En vez de encerrarme en el cuarto a despotricar de mi reciente locura, contemplo, enternecido, su parsimonioso fregado del pequeño puchero, los dos platos y las dos cucharas, y luego, sentados a un lado y otro de la mesa -hoy, mi hermana come en el trabajo-, me esfuerzo por escucharle los últimos chismes del pueblo, hasta que se adormila con los brazos sobre el halda en la siesta que nunca reconoce que lo es. No puedo dejar de mirar su figurita con la sensación de que le debo algo, pero las tenues palabras que salen de mis labios no sólo van para ella: «Ama, no me ha caído en el traje ninguna mancha, no lo volveré a sacar del armario por capricho».
Tardo en aceptar que en nada habría desmerecido esta escena en la realidad de la narración clausurada.
Hacía tiempo que el negocio no se abría a las cuatro y media en punto. Me felicito por no haberme precipitado en manchar el cristal de la puerta con esa ridiculez de «Investigador privado». El campanilleo sobre mi cabeza me vuelve a resultar amigable. Tampoco me molestan especialmente los libros de texto apilados en el suelo. Koldobike devolvió el orden, tanto reintegrando ejemplares a las estanterías como respetando la distribución anterior… Bueno, en general; porque aquí veo a Zane Grey en el apartado de geografía; por qué no ha de estar aquí un hombre enamorado de los grandes espacios libres del Oeste norteamericano que describió minuciosamente; ¿acaso existen textos de geógrafos que oxigenen tanto? Advierto algún descuido más, ¿atribuible a la estrangulación de su falda? Ni un fallo en la satrapía de la novela negra. De momento, sólo considero que he de meditar profundamente sobre la peligrosa relación entre este mundo y yo, no poner más tropiezos a una librería que sobrevive malamente.
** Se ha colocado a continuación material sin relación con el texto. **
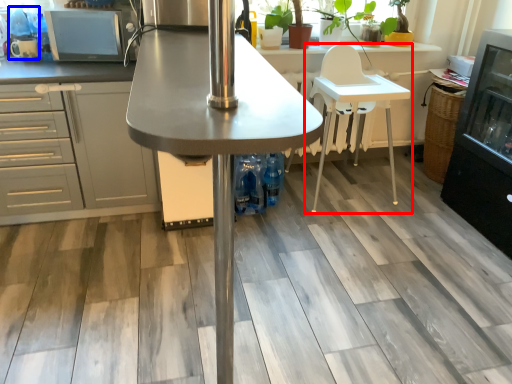
Question: Among these objects, which one is nearest to the camera, chair (highlighted by a red box) or appliance (highlighted by a blue box)?

Choices:
 (A) chair
 (B) appliance

Answer: (A)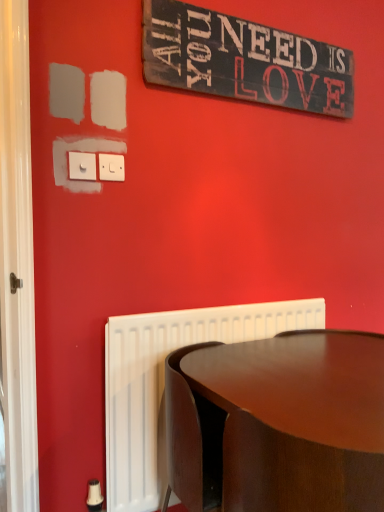
I want to click on glossy wood table at lower right, so click(x=278, y=423).

Locate an element on the screen. The width and height of the screenshot is (384, 512). rustic wood signboard at upper center is located at coordinates (243, 60).

Is white plastic switch at upper left, arranged as the first electric outlet when viewed from the front, at the back of glossy wood table at lower right?

No, glossy wood table at lower right's orientation is not away from white plastic switch at upper left, arranged as the first electric outlet when viewed from the front.

Is glossy wood table at lower right in front of or behind white plastic switch at upper left, arranged as the second electric outlet when viewed from the right, in the image?

glossy wood table at lower right is in front of white plastic switch at upper left, arranged as the second electric outlet when viewed from the right.

Which is correct: glossy wood table at lower right is inside white plastic switch at upper left, arranged as the first electric outlet when viewed from the front, or outside of it?

glossy wood table at lower right lies outside white plastic switch at upper left, arranged as the first electric outlet when viewed from the front.

How many degrees apart are the facing directions of glossy wood table at lower right and white plastic switch at upper left, arranged as the second electric outlet when viewed from the right?

0.00901 degrees.

Is white plastic switch at upper left, the second electric outlet when ordered from front to back, bigger than rustic wood signboard at upper center?

No.

Could you tell me if white plastic switch at upper left, the second electric outlet when ordered from front to back, is facing rustic wood signboard at upper center?

No, white plastic switch at upper left, the second electric outlet when ordered from front to back, is not oriented towards rustic wood signboard at upper center.

Is point (117, 170) more distant than point (250, 49)?

No, (117, 170) is in front of (250, 49).

In the image, there is a white plastic switch at upper left, placed as the first electric outlet when sorted from left to right. Identify the location of electric outlet above it (from the image's perspective). The width and height of the screenshot is (384, 512). (111, 167).

Could you tell me if white plastic switch at upper left, placed as the second electric outlet when sorted from left to right, is turned towards white plastic switch at upper left, placed as the first electric outlet when sorted from left to right?

No, white plastic switch at upper left, placed as the second electric outlet when sorted from left to right, is not aimed at white plastic switch at upper left, placed as the first electric outlet when sorted from left to right.

Between white plastic switch at upper left, the first electric outlet when ordered from right to left, and white plastic switch at upper left, arranged as the second electric outlet when viewed from the right, which one appears on the right side from the viewer's perspective?

From the viewer's perspective, white plastic switch at upper left, the first electric outlet when ordered from right to left, appears more on the right side.

Is white plastic switch at upper left, arranged as the first electric outlet when viewed from the front, located within white plastic switch at upper left, the first electric outlet when ordered from right to left?

No.

I want to click on bulletin board on the right of white plastic switch at upper left, arranged as the first electric outlet when viewed from the front, so click(243, 60).

From a real-world perspective, does rustic wood signboard at upper center sit lower than white plastic switch at upper left, arranged as the second electric outlet when viewed from the right?

Actually, rustic wood signboard at upper center is physically above white plastic switch at upper left, arranged as the second electric outlet when viewed from the right, in the real world.

Which is in front, rustic wood signboard at upper center or white plastic switch at upper left, acting as the 2th electric outlet starting from the back?

white plastic switch at upper left, acting as the 2th electric outlet starting from the back, is in front.

Can you confirm if rustic wood signboard at upper center is positioned to the left of white plastic switch at upper left, arranged as the first electric outlet when viewed from the front?

In fact, rustic wood signboard at upper center is to the right of white plastic switch at upper left, arranged as the first electric outlet when viewed from the front.

From the image's perspective, between white plastic switch at upper left, placed as the first electric outlet when sorted from left to right, and glossy wood table at lower right, who is located below?

glossy wood table at lower right appears lower in the image.

Is white plastic switch at upper left, arranged as the second electric outlet when viewed from the right, located outside glossy wood table at lower right?

Yes.

At what (x,y) coordinates should I click in order to perform the action: click on the 1st electric outlet positioned above the glossy wood table at lower right (from the image's perspective). Please return your answer as a coordinate pair (x, y). Looking at the image, I should click on (82, 166).

Which is behind, point (77, 173) or point (225, 365)?

The point (77, 173) is behind.

From the image's perspective, is white glossy door at left below white plastic switch at upper left, which is counted as the 1th electric outlet, starting from the back?

Indeed, from the image's perspective, white glossy door at left is shown beneath white plastic switch at upper left, which is counted as the 1th electric outlet, starting from the back.

Which object is positioned more to the left, white glossy door at left or white plastic switch at upper left, the first electric outlet when ordered from right to left?

white glossy door at left is more to the left.

Is white glossy door at left placed right next to white plastic switch at upper left, the second electric outlet when ordered from front to back?

No, white glossy door at left is not in contact with white plastic switch at upper left, the second electric outlet when ordered from front to back.

Looking at this image, considering the sizes of objects white glossy door at left and white plastic switch at upper left, the second electric outlet when ordered from front to back, in the image provided, who is shorter, white glossy door at left or white plastic switch at upper left, the second electric outlet when ordered from front to back,?

white plastic switch at upper left, the second electric outlet when ordered from front to back.

From a real-world perspective, is glossy wood table at lower right physically located above or below white plastic switch at upper left, the second electric outlet when ordered from front to back?

glossy wood table at lower right is below white plastic switch at upper left, the second electric outlet when ordered from front to back.

Considering the sizes of objects glossy wood table at lower right and white plastic switch at upper left, the second electric outlet when ordered from front to back, in the image provided, who is wider, glossy wood table at lower right or white plastic switch at upper left, the second electric outlet when ordered from front to back,?

glossy wood table at lower right is wider.

Locate an element on the screen. table beneath the white plastic switch at upper left, the first electric outlet when ordered from right to left (from a real-world perspective) is located at coordinates (278, 423).

Locate an element on the screen. The image size is (384, 512). the 1st electric outlet above the glossy wood table at lower right (from the image's perspective) is located at coordinates (82, 166).

There is a rustic wood signboard at upper center. What are the coordinates of `the 1st electric outlet below it (from a real-world perspective)` in the screenshot? It's located at (111, 167).

Based on their spatial positions, is glossy wood table at lower right or white plastic switch at upper left, arranged as the first electric outlet when viewed from the front, further from white glossy door at left?

glossy wood table at lower right is further to white glossy door at left.

Which object lies nearer to the anchor point glossy wood table at lower right, rustic wood signboard at upper center or white glossy door at left?

white glossy door at left lies closer to glossy wood table at lower right than the other object.

Considering their positions, is glossy wood table at lower right positioned closer to white glossy door at left than rustic wood signboard at upper center?

glossy wood table at lower right is closer to white glossy door at left.

Looking at the image, which one is located further to glossy wood table at lower right, white glossy door at left or white plastic switch at upper left, arranged as the second electric outlet when viewed from the right?

The object further to glossy wood table at lower right is white plastic switch at upper left, arranged as the second electric outlet when viewed from the right.

Which object lies nearer to the anchor point white plastic switch at upper left, arranged as the second electric outlet when viewed from the right, glossy wood table at lower right or rustic wood signboard at upper center?

rustic wood signboard at upper center is closer to white plastic switch at upper left, arranged as the second electric outlet when viewed from the right.

Estimate the real-world distances between objects in this image. Which object is closer to rustic wood signboard at upper center, white glossy door at left or glossy wood table at lower right?

white glossy door at left is closer to rustic wood signboard at upper center.

Considering their positions, is white plastic switch at upper left, placed as the second electric outlet when sorted from left to right, positioned closer to rustic wood signboard at upper center than glossy wood table at lower right?

white plastic switch at upper left, placed as the second electric outlet when sorted from left to right.

From the image, which object appears to be nearer to rustic wood signboard at upper center, white glossy door at left or white plastic switch at upper left, arranged as the second electric outlet when viewed from the right?

white plastic switch at upper left, arranged as the second electric outlet when viewed from the right, lies closer to rustic wood signboard at upper center than the other object.

Where is `electric outlet between white plastic switch at upper left, the second electric outlet when ordered from front to back, and glossy wood table at lower right, in the vertical direction`? This screenshot has width=384, height=512. electric outlet between white plastic switch at upper left, the second electric outlet when ordered from front to back, and glossy wood table at lower right, in the vertical direction is located at coordinates pyautogui.click(x=82, y=166).

Locate an element on the screen. screen door between rustic wood signboard at upper center and glossy wood table at lower right vertically is located at coordinates (17, 262).

This screenshot has width=384, height=512. Identify the location of electric outlet that lies between white plastic switch at upper left, the second electric outlet when ordered from front to back, and white glossy door at left from top to bottom. (82, 166).

Find the location of a particular element. The image size is (384, 512). screen door between white plastic switch at upper left, which is counted as the 1th electric outlet, starting from the back, and glossy wood table at lower right, in the vertical direction is located at coordinates (17, 262).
Pliego el biombo, lo abandono en un rincón y recupero mi oficina, la comercial, donde volveré a proyectos relegados: incorporar un apartado de papelería -viejo sueño de la muy realista Koldobike-, regalo de boletos por compra para la rifa mensual de un libro grueso con pastas de cartón, sección de tebeos, elaboración de carteles anunciando novedades… Recuperaré el noble espíritu comercial con el que, hace cinco años, se abrió la librería.
A las cuatro cuarenta y dos llega Koldobike, y el destierro del biombo y mi atuendo le anuncian los nuevos tiempos.
– Se acabó todo, ¿verdad?
– Descubrí el fraude a tiempo.
– Te ilusionaba lo que ya tenías escrito.
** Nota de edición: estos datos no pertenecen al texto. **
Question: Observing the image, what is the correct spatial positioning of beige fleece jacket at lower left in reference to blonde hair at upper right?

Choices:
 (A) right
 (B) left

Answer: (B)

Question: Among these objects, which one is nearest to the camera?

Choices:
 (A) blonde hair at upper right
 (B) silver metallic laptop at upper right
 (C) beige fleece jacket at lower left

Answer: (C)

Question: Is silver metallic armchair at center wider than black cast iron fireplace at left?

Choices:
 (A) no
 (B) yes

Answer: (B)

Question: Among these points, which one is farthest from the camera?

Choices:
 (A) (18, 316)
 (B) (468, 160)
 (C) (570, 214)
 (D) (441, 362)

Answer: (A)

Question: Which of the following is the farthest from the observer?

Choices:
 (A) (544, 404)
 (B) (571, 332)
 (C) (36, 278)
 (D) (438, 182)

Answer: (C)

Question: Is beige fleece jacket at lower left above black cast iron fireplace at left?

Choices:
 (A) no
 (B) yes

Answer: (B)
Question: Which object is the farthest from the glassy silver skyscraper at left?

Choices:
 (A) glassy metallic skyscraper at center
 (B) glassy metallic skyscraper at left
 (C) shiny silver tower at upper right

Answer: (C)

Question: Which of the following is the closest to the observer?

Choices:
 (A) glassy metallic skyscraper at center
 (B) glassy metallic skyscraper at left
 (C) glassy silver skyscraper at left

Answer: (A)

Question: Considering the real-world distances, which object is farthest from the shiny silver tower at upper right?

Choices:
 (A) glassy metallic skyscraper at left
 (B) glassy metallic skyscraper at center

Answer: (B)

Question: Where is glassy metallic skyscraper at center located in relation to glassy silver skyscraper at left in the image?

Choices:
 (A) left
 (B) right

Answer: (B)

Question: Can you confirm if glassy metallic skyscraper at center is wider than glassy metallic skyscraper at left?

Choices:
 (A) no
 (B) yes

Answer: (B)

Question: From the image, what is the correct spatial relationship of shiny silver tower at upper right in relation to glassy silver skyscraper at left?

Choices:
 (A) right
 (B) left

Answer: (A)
– Pero no era la novela que persigo.
– ¿Y qué importa, maldita sea? Seguro que iba siendo una buena novela, flotabas en una nube… Por cierto, ¿tenías realmente algo escrito?
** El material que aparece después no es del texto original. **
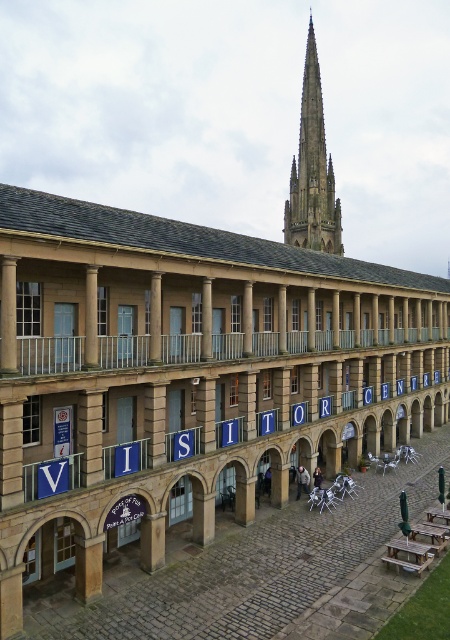
Question: Can you confirm if dark gray stone spire at upper center is positioned to the left of wooden picnic table at lower right?

Choices:
 (A) no
 (B) yes

Answer: (A)

Question: Which of the following is the farthest from the observer?

Choices:
 (A) wooden picnic table at lower right
 (B) silver metallic railing at center
 (C) dark gray stone spire at upper center

Answer: (C)

Question: Where is dark gray stone spire at upper center located in relation to wooden picnic table at lower right in the image?

Choices:
 (A) below
 (B) above

Answer: (B)

Question: Which point appears farthest from the camera in this image?

Choices:
 (A) (54, 337)
 (B) (412, 563)
 (C) (319, 83)

Answer: (C)

Question: Is dark gray stone spire at upper center thinner than wooden picnic table at lower right?

Choices:
 (A) no
 (B) yes

Answer: (A)

Question: Which point is closer to the camera?

Choices:
 (A) (424, 540)
 (B) (234, 349)
 (C) (295, 212)

Answer: (A)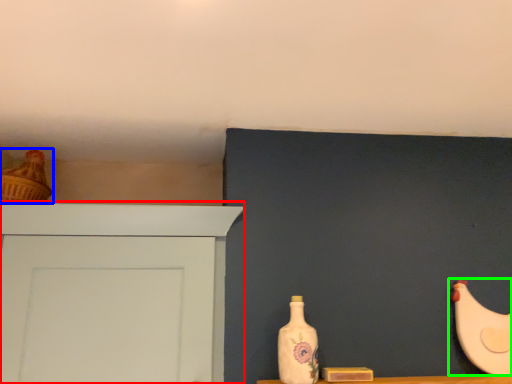
Question: Which object is the farthest from door (highlighted by a red box)? Choose among these: chicken (highlighted by a blue box) or chicken (highlighted by a green box).

Choices:
 (A) chicken
 (B) chicken

Answer: (B)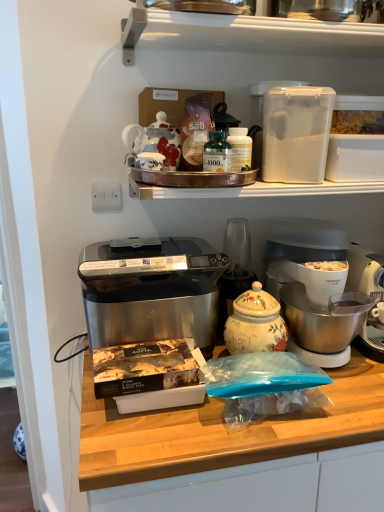
Question: From the image's perspective, is porcelain teapot at upper center, marked as the second appliance in a right-to-left arrangement, on top of satin black toaster oven at center?

Choices:
 (A) yes
 (B) no

Answer: (A)

Question: Is porcelain teapot at upper center, arranged as the 1th appliance when viewed from the left, shorter than satin black toaster oven at center?

Choices:
 (A) yes
 (B) no

Answer: (A)

Question: From the image's perspective, does porcelain teapot at upper center, arranged as the 1th appliance when viewed from the left, appear lower than satin black toaster oven at center?

Choices:
 (A) yes
 (B) no

Answer: (B)

Question: Can you confirm if porcelain teapot at upper center, arranged as the 1th appliance when viewed from the left, is smaller than satin black toaster oven at center?

Choices:
 (A) no
 (B) yes

Answer: (B)

Question: Are porcelain teapot at upper center, arranged as the 1th appliance when viewed from the left, and satin black toaster oven at center making contact?

Choices:
 (A) yes
 (B) no

Answer: (B)

Question: Choose the correct answer: Is satin black toaster oven at center inside white plastic container at upper center or outside it?

Choices:
 (A) outside
 (B) inside

Answer: (A)

Question: From the image's perspective, is satin black toaster oven at center positioned above or below white plastic container at upper center?

Choices:
 (A) above
 (B) below

Answer: (B)

Question: In terms of width, does satin black toaster oven at center look wider or thinner when compared to white plastic container at upper center?

Choices:
 (A) wide
 (B) thin

Answer: (B)

Question: Based on their positions, is satin black toaster oven at center located to the left or right of white plastic container at upper center?

Choices:
 (A) left
 (B) right

Answer: (A)

Question: Which is correct: white plastic coffee maker at lower right is inside decorative ceramic jar at center, or outside of it?

Choices:
 (A) inside
 (B) outside

Answer: (B)

Question: Based on their sizes in the image, would you say white plastic coffee maker at lower right is bigger or smaller than decorative ceramic jar at center?

Choices:
 (A) big
 (B) small

Answer: (A)

Question: From a real-world perspective, is white plastic coffee maker at lower right physically located above or below decorative ceramic jar at center?

Choices:
 (A) above
 (B) below

Answer: (A)

Question: From the image's perspective, is white plastic coffee maker at lower right above or below decorative ceramic jar at center?

Choices:
 (A) above
 (B) below

Answer: (A)

Question: Is point (210, 136) closer or farther from the camera than point (301, 443)?

Choices:
 (A) closer
 (B) farther

Answer: (B)

Question: In terms of width, does green glass bottle at center look wider or thinner when compared to stainless steel appliance at center?

Choices:
 (A) thin
 (B) wide

Answer: (A)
– Por desgracia, era bueno.
– Pero ¿lo tenías escrito?
– Sí.
– ¿Cuándo lo escribías? Nunca te vi los papeles.
– Esta vez, todo era diferente. Realidad y escritura eran la misma cosa. ¡Claro que la escribía!
Lucha por no hacerme otra pregunta, pero al fin vence su sangre caliente y me pregunta:
– ¿Quemarás los papeles ya escritos? Yo no lo haría, a lo mejor te vuelves atrás. Seguro.
La breve realidad vivida se halla escrita a fuego en mi cerebro. No lo entendería.
Ya son las siete y media y la tarde ha concluido para Koldobike. Cada uno ha ocupado su territorio, ella rematando lo ya ordenado -la he visto cambiar de sitio bastantes títulos- y atendiendo a los clientes -de la docena que ha entrado, la mitad salió de vacío-, y yo, sentado a mi mesita desarrollando programas sobre el papel; tengo una pequeña familia a mi cargo, incluida la renta del piso. Una mujer tan práctica como Koldobike ha de entenderlo:… De pronto, me llega su grito mezclado con el sonido de la campanilla. Me levanto y veo a tres hombres, uno sacándola a la calle a empujones y los otros dos viniendo hacia mí.
– ¡Lo ha dejado ya, no le toquéis! ¡Os juro que lo ha dejado!
Estoy caído en el suelo un instante después de ver el puño avanzando contra mi rostro.
– Te lo advertimos, imbécil. No dirás que no te lo advertimos.
Llueven patadas sobre mi cuerpo. Dos botas con gran destreza, botas no de una persona sino de dos, botas de pie derecho hundiéndose en mi carne.
– Eres un cabezota, nos obligas a hacer esto. ¿No sabes que ahora la justicia la administramos nosotros?
Es la voz de Luciano Aguirre. No oigo a Koldobike. ¿Qué le han hecho? Bajo las negras sombras que se mueven a mi alrededor buscando en mi cuerpo lugares aún sin tocar, recuerdo el portazo que habrá dejado a Koldobike en la calle; sabe esta gente que los tiempos que corren frenan el impulso de acudir en ayuda de alguien.
Cuatro manos me ponen en pie y la embestida de una rodilla perfora mi estómago. Han de seguir sosteniéndome para que no me derrumbe.
– ¿Se te va metiendo en la mollera lo que no debes hacer, vasco de los cojones? -Ahora tengo el cañón de una pistola en mi nariz, que siento húmeda-. ¿O quieres probar esto?
¿Me han trastornado los golpes o creo haber vivido o leído alguna vez una escena semejante?
– ¿Has tenido bastante? -Es la voz del otro.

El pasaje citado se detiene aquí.